── Excerpted data

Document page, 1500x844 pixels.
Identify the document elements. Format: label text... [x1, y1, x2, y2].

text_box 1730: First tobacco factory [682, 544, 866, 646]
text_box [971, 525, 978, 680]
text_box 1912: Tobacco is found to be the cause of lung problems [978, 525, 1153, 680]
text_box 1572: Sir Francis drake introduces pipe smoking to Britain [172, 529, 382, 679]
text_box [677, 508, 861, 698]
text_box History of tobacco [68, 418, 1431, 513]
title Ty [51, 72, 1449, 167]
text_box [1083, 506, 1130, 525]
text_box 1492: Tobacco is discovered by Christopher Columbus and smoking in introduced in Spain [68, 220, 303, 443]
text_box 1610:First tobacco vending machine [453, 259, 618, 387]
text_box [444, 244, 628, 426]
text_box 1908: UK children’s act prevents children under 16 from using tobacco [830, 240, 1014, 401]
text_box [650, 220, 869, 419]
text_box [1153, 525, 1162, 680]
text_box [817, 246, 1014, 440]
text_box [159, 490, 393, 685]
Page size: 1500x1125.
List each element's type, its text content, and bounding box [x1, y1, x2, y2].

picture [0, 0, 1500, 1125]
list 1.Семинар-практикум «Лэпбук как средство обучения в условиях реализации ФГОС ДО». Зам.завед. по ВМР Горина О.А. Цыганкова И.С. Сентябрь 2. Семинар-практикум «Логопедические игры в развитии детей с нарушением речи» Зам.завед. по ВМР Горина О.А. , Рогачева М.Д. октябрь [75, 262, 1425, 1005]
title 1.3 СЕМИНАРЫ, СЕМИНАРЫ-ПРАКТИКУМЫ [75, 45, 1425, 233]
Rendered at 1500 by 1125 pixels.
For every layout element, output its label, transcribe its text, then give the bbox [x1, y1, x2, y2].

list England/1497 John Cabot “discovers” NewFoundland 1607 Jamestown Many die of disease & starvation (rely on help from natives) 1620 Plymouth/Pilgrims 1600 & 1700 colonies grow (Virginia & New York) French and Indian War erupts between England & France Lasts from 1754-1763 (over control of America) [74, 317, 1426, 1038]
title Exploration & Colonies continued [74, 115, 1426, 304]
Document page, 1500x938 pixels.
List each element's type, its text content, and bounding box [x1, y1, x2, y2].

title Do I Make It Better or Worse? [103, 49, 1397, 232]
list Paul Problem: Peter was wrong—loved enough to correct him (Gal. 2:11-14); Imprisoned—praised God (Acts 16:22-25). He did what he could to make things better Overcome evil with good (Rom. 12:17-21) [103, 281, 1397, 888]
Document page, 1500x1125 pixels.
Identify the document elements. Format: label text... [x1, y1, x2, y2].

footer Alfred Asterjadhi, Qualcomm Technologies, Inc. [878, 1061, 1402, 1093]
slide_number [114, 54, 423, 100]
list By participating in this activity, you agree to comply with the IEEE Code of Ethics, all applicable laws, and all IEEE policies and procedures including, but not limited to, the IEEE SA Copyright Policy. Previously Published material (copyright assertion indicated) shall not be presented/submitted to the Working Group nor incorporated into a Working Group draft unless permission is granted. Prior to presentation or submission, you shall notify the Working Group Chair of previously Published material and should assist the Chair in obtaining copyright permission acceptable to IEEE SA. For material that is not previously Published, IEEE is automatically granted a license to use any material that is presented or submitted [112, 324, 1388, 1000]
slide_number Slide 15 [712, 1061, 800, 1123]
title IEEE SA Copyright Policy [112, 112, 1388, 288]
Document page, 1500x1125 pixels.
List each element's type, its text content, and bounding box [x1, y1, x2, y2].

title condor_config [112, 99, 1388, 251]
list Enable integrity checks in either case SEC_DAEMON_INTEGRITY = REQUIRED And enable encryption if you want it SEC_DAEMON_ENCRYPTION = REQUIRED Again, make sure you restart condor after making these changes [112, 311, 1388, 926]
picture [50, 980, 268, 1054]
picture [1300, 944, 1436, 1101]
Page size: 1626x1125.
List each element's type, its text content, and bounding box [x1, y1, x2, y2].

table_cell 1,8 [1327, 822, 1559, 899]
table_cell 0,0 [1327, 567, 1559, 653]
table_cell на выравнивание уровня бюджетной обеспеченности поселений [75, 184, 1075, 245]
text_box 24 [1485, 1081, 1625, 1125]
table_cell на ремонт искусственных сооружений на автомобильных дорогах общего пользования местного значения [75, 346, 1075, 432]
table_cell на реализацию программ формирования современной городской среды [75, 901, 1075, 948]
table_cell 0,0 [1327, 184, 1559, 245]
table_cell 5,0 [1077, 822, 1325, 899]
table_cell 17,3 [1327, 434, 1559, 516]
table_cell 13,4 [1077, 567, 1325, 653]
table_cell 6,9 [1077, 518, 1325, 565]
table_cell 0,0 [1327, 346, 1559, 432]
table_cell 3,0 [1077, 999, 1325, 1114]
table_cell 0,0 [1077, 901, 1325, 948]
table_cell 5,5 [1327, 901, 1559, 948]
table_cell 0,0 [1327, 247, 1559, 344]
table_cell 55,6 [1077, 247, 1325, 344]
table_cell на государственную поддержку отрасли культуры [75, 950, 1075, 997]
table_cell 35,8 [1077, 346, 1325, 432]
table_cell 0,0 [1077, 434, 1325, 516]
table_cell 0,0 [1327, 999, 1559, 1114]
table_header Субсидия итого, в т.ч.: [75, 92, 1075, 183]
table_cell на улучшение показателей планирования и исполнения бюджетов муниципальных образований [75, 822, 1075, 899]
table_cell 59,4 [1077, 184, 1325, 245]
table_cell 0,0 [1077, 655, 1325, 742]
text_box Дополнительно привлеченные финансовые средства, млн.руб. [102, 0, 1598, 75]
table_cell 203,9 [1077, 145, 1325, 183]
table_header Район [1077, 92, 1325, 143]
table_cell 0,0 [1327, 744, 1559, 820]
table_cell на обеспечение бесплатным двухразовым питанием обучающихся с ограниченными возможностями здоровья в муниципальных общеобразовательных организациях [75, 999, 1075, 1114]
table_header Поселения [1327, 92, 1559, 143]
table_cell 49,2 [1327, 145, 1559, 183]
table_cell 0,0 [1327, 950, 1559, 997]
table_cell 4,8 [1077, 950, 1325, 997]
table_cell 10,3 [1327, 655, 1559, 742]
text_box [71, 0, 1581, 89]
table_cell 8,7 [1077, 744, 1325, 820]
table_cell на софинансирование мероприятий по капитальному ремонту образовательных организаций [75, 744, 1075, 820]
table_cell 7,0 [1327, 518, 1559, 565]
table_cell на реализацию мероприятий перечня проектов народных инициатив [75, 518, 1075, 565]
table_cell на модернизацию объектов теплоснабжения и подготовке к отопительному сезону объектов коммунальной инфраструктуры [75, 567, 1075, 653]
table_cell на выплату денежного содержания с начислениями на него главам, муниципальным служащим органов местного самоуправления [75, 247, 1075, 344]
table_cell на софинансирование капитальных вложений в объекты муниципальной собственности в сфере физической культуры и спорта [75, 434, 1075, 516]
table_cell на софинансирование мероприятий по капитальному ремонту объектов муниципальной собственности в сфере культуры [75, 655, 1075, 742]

────

→ **What is being asked**
Retype the data in full, and keep every line identical to the original.

→ **Expected answer**
Document page, 1500x844 pixels.
Identify the document elements. Format: label text... [x1, y1, x2, y2].

text_box 1730: First tobacco factory [682, 544, 866, 646]
text_box [971, 525, 978, 680]
text_box 1912: Tobacco is found to be the cause of lung problems [978, 525, 1153, 680]
text_box 1572: Sir Francis drake introduces pipe smoking to Britain [172, 529, 382, 679]
text_box [677, 508, 861, 698]
text_box History of tobacco [68, 418, 1431, 513]
title Ty [51, 72, 1449, 167]
text_box [1083, 506, 1130, 525]
text_box 1492: Tobacco is discovered by Christopher Columbus and smoking in introduced in Spain [68, 220, 303, 443]
text_box 1610:First tobacco vending machine [453, 259, 618, 387]
text_box [444, 244, 628, 426]
text_box 1908: UK children’s act prevents children under 16 from using tobacco [830, 240, 1014, 401]
text_box [650, 220, 869, 419]
text_box [1153, 525, 1162, 680]
text_box [817, 246, 1014, 440]
text_box [159, 490, 393, 685]
Page size: 1500x1125.
List each element's type, its text content, and bounding box [x1, y1, x2, y2].

picture [0, 0, 1500, 1125]
list 1.Семинар-практикум «Лэпбук как средство обучения в условиях реализации ФГОС ДО». Зам.завед. по ВМР Горина О.А. Цыганкова И.С. Сентябрь 2. Семинар-практикум «Логопедические игры в развитии детей с нарушением речи» Зам.завед. по ВМР Горина О.А. , Рогачева М.Д. октябрь [75, 262, 1425, 1005]
title 1.3 СЕМИНАРЫ, СЕМИНАРЫ-ПРАКТИКУМЫ [75, 45, 1425, 233]
Rendered at 1500 by 1125 pixels.
For every layout element, output its label, transcribe its text, then give the bbox [x1, y1, x2, y2].

list England/1497 John Cabot “discovers” NewFoundland 1607 Jamestown Many die of disease & starvation (rely on help from natives) 1620 Plymouth/Pilgrims 1600 & 1700 colonies grow (Virginia & New York) French and Indian War erupts between England & France Lasts from 1754-1763 (over control of America) [74, 317, 1426, 1038]
title Exploration & Colonies continued [74, 115, 1426, 304]
Document page, 1500x938 pixels.
List each element's type, its text content, and bounding box [x1, y1, x2, y2].

title Do I Make It Better or Worse? [103, 49, 1397, 232]
list Paul Problem: Peter was wrong—loved enough to correct him (Gal. 2:11-14); Imprisoned—praised God (Acts 16:22-25). He did what he could to make things better Overcome evil with good (Rom. 12:17-21) [103, 281, 1397, 888]
Document page, 1500x1125 pixels.
Identify the document elements. Format: label text... [x1, y1, x2, y2].

footer Alfred Asterjadhi, Qualcomm Technologies, Inc. [878, 1061, 1402, 1093]
slide_number [114, 54, 423, 100]
list By participating in this activity, you agree to comply with the IEEE Code of Ethics, all applicable laws, and all IEEE policies and procedures including, but not limited to, the IEEE SA Copyright Policy. Previously Published material (copyright assertion indicated) shall not be presented/submitted to the Working Group nor incorporated into a Working Group draft unless permission is granted. Prior to presentation or submission, you shall notify the Working Group Chair of previously Published material and should assist the Chair in obtaining copyright permission acceptable to IEEE SA. For material that is not previously Published, IEEE is automatically granted a license to use any material that is presented or submitted [112, 324, 1388, 1000]
slide_number Slide 15 [712, 1061, 800, 1123]
title IEEE SA Copyright Policy [112, 112, 1388, 288]
Document page, 1500x1125 pixels.
List each element's type, its text content, and bounding box [x1, y1, x2, y2].

title condor_config [112, 99, 1388, 251]
list Enable integrity checks in either case SEC_DAEMON_INTEGRITY = REQUIRED And enable encryption if you want it SEC_DAEMON_ENCRYPTION = REQUIRED Again, make sure you restart condor after making these changes [112, 311, 1388, 926]
picture [50, 980, 268, 1054]
picture [1300, 944, 1436, 1101]
Page size: 1626x1125.
List each element's type, its text content, and bounding box [x1, y1, x2, y2].

table_cell 1,8 [1327, 822, 1559, 899]
table_cell 0,0 [1327, 567, 1559, 653]
table_cell на выравнивание уровня бюджетной обеспеченности поселений [75, 184, 1075, 245]
text_box 24 [1485, 1081, 1625, 1125]
table_cell на ремонт искусственных сооружений на автомобильных дорогах общего пользования местного значения [75, 346, 1075, 432]
table_cell на реализацию программ формирования современной городской среды [75, 901, 1075, 948]
table_cell 0,0 [1327, 184, 1559, 245]
table_cell 5,0 [1077, 822, 1325, 899]
table_cell 17,3 [1327, 434, 1559, 516]
table_cell 13,4 [1077, 567, 1325, 653]
table_cell 6,9 [1077, 518, 1325, 565]
table_cell 0,0 [1327, 346, 1559, 432]
table_cell 3,0 [1077, 999, 1325, 1114]
table_cell 0,0 [1077, 901, 1325, 948]
table_cell 5,5 [1327, 901, 1559, 948]
table_cell 0,0 [1327, 247, 1559, 344]
table_cell 55,6 [1077, 247, 1325, 344]
table_cell на государственную поддержку отрасли культуры [75, 950, 1075, 997]
table_cell 35,8 [1077, 346, 1325, 432]
table_cell 0,0 [1077, 434, 1325, 516]
table_cell 0,0 [1327, 999, 1559, 1114]
table_header Субсидия итого, в т.ч.: [75, 92, 1075, 183]
table_cell на улучшение показателей планирования и исполнения бюджетов муниципальных образований [75, 822, 1075, 899]
table_cell 59,4 [1077, 184, 1325, 245]
table_cell 0,0 [1077, 655, 1325, 742]
text_box Дополнительно привлеченные финансовые средства, млн.руб. [102, 0, 1598, 75]
table_cell 203,9 [1077, 145, 1325, 183]
table_header Район [1077, 92, 1325, 143]
table_cell 0,0 [1327, 744, 1559, 820]
table_cell на обеспечение бесплатным двухразовым питанием обучающихся с ограниченными возможностями здоровья в муниципальных общеобразовательных организациях [75, 999, 1075, 1114]
table_header Поселения [1327, 92, 1559, 143]
table_cell 49,2 [1327, 145, 1559, 183]
table_cell 0,0 [1327, 950, 1559, 997]
table_cell 4,8 [1077, 950, 1325, 997]
table_cell 10,3 [1327, 655, 1559, 742]
text_box [71, 0, 1581, 89]
table_cell 8,7 [1077, 744, 1325, 820]
table_cell на софинансирование мероприятий по капитальному ремонту образовательных организаций [75, 744, 1075, 820]
table_cell 7,0 [1327, 518, 1559, 565]
table_cell на реализацию мероприятий перечня проектов народных инициатив [75, 518, 1075, 565]
table_cell на модернизацию объектов теплоснабжения и подготовке к отопительному сезону объектов коммунальной инфраструктуры [75, 567, 1075, 653]
table_cell на выплату денежного содержания с начислениями на него главам, муниципальным служащим органов местного самоуправления [75, 247, 1075, 344]
table_cell на софинансирование капитальных вложений в объекты муниципальной собственности в сфере физической культуры и спорта [75, 434, 1075, 516]
table_cell на софинансирование мероприятий по капитальному ремонту объектов муниципальной собственности в сфере культуры [75, 655, 1075, 742]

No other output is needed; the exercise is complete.